*WRITTEN TASK*: Change "Contact Us" to "Get in Touch" in the text of each item below, keeping all other text the same, and leave the pictures out of your answer.

START LISTED ENTRIES

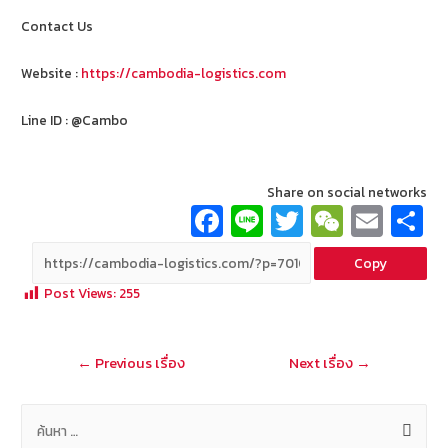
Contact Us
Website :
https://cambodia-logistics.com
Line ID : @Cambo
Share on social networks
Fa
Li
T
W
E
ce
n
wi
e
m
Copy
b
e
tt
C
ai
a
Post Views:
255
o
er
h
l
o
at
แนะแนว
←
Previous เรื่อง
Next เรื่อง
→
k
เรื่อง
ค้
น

END LISTED ENTRIES

*COMPLETED EXERCISE*:
Get in Touch
Website :
https://cambodia-logistics.com
Line ID : @Cambo
Share on social networks
Fa
Li
T
W
E
ce
n
wi
e
m
Copy
b
e
tt
C
ai
a
Post Views:
255
o
er
h
l
o
at
แนะแนว
←
Previous เรื่อง
Next เรื่อง
→
k
เรื่อง
ค้
น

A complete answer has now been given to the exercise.